Introduction:
Google Search Console (GSC) is an essential tool for any website owner or manager. It provides valuable insights into how your site is performing in terms of search engine rankings, user engagement, and more. However, there are times when you might encounter errors in GSC that need to be fixed, such as the error message “indexed, though blocked by robots.txt.”
In this post, we’ll explain what this error means, why it’s important to fix it, and provide a step-by-step guide on how to do so. We’ll also discuss some common causes of this error and share examples of websites that have successfully fixed this issue.
What is “indexed, though blocked by robots.txt” error in GSC?
When Google crawls your website, it follows your robots.txt file to determine which pages and files it should or should not index. Sometimes, an error in this file can result in a “blocked by robots.txt” error message in GSC.
However, you might also find a message saying “indexed, though blocked by robots.txt” in GSC. This message indicates that Google has already indexed a page or file that’s being blocked by the robots.txt file, which could lead to lower visibility for your site in search results.
This is a serious issue because if important pages or files are not being indexed by search engines, your site’s visibility and traffic can be significantly impacted.
Why is it important to fix this error?
If you’re seeing the “indexed, though blocked by robots.txt” error in GSC, it’s crucial to fix it as soon as possible. Doing so will ensure that all pages and files on your site are being indexed by search engines, potentially leading to higher rankings, increased visibility, and more traffic to your site.
Additionally, fixing this error improves the user experience since visitors can access all pages and files on your site without encountering any issues.
How to fix “indexed, though blocked by robots.txt” error in GSC:
Now that you understand what the “indexed, though blocked by robots.txt” error is and why it’s important to fix it let’s walk through how to resolve the issue.
Step 1: Identify the affected URLs
The first step is to identify the URLs that are being blocked by the robots.txt file. In GSC, go to the “Coverage” report and filter the results with the “Indexed, though blocked by robots.txt” status.
Once you have identified the affected URLs, you can move on to the next step.
Step 2: Check your robots.txt file
The next step is to check your robots.txt file to see if there are any issues that are causing the affected URLs to be blocked. You can use the robots.txt Tester tool in GSC to check for any errors in your file.
You can also manually check your robots.txt file by going to your site’s domain and adding “/robots.txt” to the end of the URL (e.g., example.com/robots.txt).
If you find any errors in your robots.txt file, such as incorrect syntax or improper formatting, be sure to fix them before moving on to the next step.
Step 3: Test the affected URLs in GSC
After fixing your robots.txt file, you need to test the affected URLs again in GSC to ensure that they are no longer being blocked.
In the “Coverage” report, select the affected URLs and click on “Test robots.txt blocking.” GSC will re-crawl the page and check whether it’s still being blocked by your updated robots.txt file.
If the page is no longer being blocked, congratulations! You’ve successfully fixed the “indexed, though blocked by robots.txt” error. However, if the page is still being blocked, you’ll need to investigate further to identify the root cause of the issue.
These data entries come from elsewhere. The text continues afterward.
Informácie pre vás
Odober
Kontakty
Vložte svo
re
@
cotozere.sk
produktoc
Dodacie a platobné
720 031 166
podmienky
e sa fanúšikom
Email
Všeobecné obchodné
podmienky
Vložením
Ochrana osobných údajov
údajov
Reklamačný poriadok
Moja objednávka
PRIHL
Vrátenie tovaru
Step 4: Address any remaining issues
If the affected URLs are still being blocked despite fixing your robots.txt file, there might be other issues affecting these pages. Here are a few common culprits that could be causing the issue:
- Incorrect HTTP headers
- Broken links or redirects
- Pages requiring authentication
To troubleshoot these issues, review your site’s server logs, check your website’s source code, and use tools such as Screaming Frog or DeepCrawl to identify any problems.
Step 5: Request re-indexing of affected URLs
After addressing any remaining issues, it’s time to request re-indexing of the affected URLs. To do this, go to the “Coverage” report in GSC, select the affected URLs, and click on “Request indexing.” This action will prompt Google to recrawl the pages you’ve selected, now that they are no longer being blocked.
Example Websites That Fixed “indexed, though blocked by robots.txt” Error
Here are two examples of websites that have successfully fixed the “indexed, though blocked by robots.txt” error in GSC:
Example 1: Hubspot
Hubspot, a marketing automation software provider, had an issue with pages that were indexed but blocked by the robots.txt file. After fixing their robots.txt file, Hubspot requested reindexing of the affected pages, resulting in an immediate improvement in their search engine rankings and visibility.
Example 2: Shopify
Shopify, an e-commerce platform, encountered a similar issue with blocked pages that were still indexed. After identifying and fixing the issue, Shopify requested reindexing of the affected URLs and saw a significant increase in their organic search traffic.
Conclusion:
The “indexed, though blocked by robots.txt” error in GSC can cause significant issues for your site’s search engine visibility and user experience. However, by following the steps outlined above, you can easily fix this error and ensure that all pages and files on your site are being indexed by search engines.
Remember to regularly check your robots.txt file to ensure that it’s up to date and free from errors that could cause issues in search engine indexing. By making this a regular practice, you’ll minimize the chances of encountering this error again in the future.